Never underestimate the power of a good idea to transform the world. The $100 laptop is just such an idea.

No, you can't buy one, at least not yet. It doesn't exist. The idea, though, holds hope for plugging the world's poor into 21st-century technology.

The $100 laptop is the brainchild of Nicholas Negroponte, co-founder of the Media Lab at the Massachusetts Institute of Technology. Negroponte, standing alongside U.N. Secretary-General Kofi Annan, unveiled the first working prototype at a U.N. information society summit in Tunis last month.

As envisioned by Negroponte, the laptop would have wireless Internet capacity and run on some variation of open-source, Linux-based operating software. It would include word processing, a Web browser and e-mail. It would be plugged into an electrical source or powered by cranking its attached handle. It would be sturdy, durable, mobile and cheap.

Negroponte has established a non-profit association called One Laptop per Child, which has start-up funding from a handful of companies including Google, News Corp. and Advanced Micro Devices. The association plans to sell the laptops at cost to government education ministries that would distribute them to children. According to Negroponte's ambitious timetable, the $100 laptops could be on their way by late next year to Egypt, Brazil and Thailand.

There are endless reasons to assume that this can't be done. It has been tried before: Simputer's plan several years ago to distribute low-cost handheld computers in India went nowhere. It's impossible to produce even a stripped-down laptop for such a low price. What good will built-in WiFi be if there's no WiFi access? Depending on poor countries to pay even the low price of $100 is unrealistic. Poor people need clean water, health care, reliable food sources and shelter far more than they need laptops.

A writer at Slate.com recently called the $100 laptop a "huckster's gambit — poorly thought out, overly ambitious and too sexy to be true."

But imagine for a moment the possibilities such a machine could open up to poor children around the world. Even as rich, developed countries — including urban parts of China and India — become ever more connected, the children in vast stretches of the world remain isolated and stuck in poverty. People in cities such as Chicago and Shanghai Google and e-mail away. Those living in poor villages in Africa, the Middle East, South America and much of Asia aren't connected to the 21st-century economy.

Technology has allowed people from Boston to Beijing to Bamako to become friends, mentors, business partners. Yet much of the world still doesn't have that opportunity. The $100 laptop could create the economic and cultural links that have been missing.

Negroponte believes it is worth taking a gamble on that. So does Hector de Jesus Ruiz, the Mexican-born CEO of Advanced Micro Devices. AMD is one of a handful of companies involved with Negroponte's non-profit group. AMD is also working on developing a low-cost computer with built-in Internet access that would be aimed at those who make $5,000 to $10,000 a year.

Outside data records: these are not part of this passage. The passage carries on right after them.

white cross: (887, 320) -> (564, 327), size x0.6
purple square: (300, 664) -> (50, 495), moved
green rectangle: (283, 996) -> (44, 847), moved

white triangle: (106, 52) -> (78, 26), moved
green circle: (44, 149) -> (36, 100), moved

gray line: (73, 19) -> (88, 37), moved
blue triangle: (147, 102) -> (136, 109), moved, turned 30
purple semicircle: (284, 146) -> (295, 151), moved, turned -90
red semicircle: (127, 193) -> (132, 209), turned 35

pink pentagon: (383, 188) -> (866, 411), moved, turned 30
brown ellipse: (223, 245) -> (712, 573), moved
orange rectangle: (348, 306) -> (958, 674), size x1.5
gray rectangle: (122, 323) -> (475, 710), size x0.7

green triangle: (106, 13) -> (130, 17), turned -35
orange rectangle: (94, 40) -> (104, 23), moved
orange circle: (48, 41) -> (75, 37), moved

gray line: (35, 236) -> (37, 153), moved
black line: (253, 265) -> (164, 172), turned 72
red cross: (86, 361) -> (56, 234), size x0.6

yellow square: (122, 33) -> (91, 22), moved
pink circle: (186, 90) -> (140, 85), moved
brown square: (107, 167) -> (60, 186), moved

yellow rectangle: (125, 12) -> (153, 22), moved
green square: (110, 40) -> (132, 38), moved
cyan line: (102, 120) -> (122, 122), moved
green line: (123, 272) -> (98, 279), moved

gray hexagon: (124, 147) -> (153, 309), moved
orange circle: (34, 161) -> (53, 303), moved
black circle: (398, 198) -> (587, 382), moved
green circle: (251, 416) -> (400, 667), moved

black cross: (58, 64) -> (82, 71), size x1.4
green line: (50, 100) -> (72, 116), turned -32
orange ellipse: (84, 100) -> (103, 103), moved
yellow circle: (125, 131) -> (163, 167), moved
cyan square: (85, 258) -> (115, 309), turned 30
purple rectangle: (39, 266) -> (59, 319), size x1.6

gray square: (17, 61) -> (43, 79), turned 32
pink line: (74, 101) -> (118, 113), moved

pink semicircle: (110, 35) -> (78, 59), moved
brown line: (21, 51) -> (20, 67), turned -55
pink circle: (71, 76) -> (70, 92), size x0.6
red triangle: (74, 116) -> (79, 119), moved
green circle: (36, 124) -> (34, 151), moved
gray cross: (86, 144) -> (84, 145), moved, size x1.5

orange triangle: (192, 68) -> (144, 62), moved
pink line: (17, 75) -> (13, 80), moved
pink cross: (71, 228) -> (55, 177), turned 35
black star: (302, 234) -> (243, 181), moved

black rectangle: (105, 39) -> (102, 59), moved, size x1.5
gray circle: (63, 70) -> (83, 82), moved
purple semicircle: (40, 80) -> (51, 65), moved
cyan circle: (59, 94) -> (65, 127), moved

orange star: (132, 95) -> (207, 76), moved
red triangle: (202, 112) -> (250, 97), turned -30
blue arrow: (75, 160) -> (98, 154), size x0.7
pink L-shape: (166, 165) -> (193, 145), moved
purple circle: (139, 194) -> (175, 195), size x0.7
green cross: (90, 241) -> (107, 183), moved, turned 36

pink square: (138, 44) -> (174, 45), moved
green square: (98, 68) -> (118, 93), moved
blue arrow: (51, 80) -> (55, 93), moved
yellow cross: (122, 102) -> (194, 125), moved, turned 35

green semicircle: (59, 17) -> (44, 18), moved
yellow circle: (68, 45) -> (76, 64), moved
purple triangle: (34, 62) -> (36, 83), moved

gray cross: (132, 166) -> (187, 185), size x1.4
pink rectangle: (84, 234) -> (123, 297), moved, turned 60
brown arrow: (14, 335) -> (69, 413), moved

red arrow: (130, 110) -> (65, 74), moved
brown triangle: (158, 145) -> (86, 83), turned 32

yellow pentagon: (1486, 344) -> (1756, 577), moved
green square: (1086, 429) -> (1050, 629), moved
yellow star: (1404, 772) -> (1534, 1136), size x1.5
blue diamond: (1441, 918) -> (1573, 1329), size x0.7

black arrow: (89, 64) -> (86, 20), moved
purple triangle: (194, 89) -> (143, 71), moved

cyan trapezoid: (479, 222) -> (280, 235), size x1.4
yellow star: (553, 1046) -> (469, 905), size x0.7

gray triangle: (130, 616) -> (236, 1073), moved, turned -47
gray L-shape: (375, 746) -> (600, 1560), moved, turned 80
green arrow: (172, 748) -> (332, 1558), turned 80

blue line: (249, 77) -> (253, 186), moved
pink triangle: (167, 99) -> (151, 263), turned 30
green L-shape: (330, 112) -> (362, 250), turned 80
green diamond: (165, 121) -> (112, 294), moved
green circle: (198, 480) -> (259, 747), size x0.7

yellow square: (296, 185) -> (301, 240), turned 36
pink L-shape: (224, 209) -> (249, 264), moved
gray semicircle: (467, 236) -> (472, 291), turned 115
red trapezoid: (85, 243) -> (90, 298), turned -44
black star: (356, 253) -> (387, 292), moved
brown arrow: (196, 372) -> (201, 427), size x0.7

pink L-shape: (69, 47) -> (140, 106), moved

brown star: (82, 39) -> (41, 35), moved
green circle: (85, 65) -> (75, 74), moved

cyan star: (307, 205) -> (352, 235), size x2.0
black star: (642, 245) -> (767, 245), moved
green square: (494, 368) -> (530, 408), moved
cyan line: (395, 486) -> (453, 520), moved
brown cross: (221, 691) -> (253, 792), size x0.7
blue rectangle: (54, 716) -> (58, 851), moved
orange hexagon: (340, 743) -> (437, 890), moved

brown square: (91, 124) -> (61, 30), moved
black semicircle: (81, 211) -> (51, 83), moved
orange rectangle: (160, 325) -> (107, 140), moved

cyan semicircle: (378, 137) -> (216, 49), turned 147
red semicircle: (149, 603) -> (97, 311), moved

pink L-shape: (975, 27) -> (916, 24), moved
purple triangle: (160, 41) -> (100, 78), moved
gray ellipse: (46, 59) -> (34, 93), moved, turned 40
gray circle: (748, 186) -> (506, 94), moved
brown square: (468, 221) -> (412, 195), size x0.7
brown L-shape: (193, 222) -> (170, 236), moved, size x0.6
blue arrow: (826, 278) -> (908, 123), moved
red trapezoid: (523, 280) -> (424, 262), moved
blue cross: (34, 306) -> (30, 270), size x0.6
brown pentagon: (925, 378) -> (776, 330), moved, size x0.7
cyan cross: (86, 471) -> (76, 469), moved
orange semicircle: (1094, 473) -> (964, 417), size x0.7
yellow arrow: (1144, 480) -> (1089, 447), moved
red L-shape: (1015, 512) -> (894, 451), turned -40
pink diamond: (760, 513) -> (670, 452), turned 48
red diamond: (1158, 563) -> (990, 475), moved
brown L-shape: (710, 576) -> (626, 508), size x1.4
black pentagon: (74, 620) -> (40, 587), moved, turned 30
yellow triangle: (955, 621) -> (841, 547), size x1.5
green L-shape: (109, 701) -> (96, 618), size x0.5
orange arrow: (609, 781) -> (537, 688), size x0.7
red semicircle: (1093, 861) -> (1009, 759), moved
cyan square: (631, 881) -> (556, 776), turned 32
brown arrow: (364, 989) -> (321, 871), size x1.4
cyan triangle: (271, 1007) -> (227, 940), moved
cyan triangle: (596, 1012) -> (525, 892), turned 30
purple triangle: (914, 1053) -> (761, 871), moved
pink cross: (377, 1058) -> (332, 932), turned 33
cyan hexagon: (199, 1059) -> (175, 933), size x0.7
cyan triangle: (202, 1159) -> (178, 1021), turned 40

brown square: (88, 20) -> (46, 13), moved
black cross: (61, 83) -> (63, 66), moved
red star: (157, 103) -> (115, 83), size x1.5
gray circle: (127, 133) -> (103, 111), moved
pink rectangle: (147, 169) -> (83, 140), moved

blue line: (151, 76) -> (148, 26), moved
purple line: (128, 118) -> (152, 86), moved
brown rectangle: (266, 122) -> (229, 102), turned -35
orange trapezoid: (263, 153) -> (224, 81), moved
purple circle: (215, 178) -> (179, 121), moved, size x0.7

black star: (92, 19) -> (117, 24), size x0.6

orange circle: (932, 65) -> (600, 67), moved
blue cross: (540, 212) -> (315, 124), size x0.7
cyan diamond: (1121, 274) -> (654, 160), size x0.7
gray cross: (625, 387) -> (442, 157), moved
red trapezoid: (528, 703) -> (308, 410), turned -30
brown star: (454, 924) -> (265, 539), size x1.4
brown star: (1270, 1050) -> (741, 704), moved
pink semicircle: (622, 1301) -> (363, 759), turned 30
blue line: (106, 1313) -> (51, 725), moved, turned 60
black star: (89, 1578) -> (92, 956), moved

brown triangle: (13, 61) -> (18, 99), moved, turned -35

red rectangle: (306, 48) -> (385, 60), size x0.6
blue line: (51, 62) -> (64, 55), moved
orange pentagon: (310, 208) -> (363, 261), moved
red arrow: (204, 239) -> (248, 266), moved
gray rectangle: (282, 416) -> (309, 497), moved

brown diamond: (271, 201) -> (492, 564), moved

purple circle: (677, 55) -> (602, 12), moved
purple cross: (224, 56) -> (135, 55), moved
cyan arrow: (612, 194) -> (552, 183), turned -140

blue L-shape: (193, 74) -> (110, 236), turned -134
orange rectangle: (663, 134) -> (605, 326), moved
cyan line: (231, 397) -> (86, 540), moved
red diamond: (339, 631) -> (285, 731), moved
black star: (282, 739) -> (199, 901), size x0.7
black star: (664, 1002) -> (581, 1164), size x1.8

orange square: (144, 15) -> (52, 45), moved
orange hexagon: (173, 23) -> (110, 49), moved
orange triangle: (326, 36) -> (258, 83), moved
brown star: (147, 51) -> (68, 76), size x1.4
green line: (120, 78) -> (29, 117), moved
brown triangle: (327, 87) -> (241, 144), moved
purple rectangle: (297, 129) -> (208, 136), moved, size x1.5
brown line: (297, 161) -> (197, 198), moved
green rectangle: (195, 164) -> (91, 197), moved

The company thinks it might cost about $200.

Ruiz's drive to expand technology's reach beyond the developed world was inspired by professor and entrepreneur C.K. Prahalad, who believes the world's 4 billion rural poor people should be viewed as potential customers rather than victims of their circumstances.

Case in point: Prahalad argues that if the poor can't afford to buy shampoo, that's because shampoo comes in large sizes with expensive packaging. Sell shampoo in a simple, one-use packet, and it becomes affordable.

Shampoo, laptops ... Ruiz and Negroponte believe those at the bottom of the pyramid are potential consumers waiting for the chance to connect. Even as rich, developed countries become more connected, the children in vast stretches of the world remain isolated.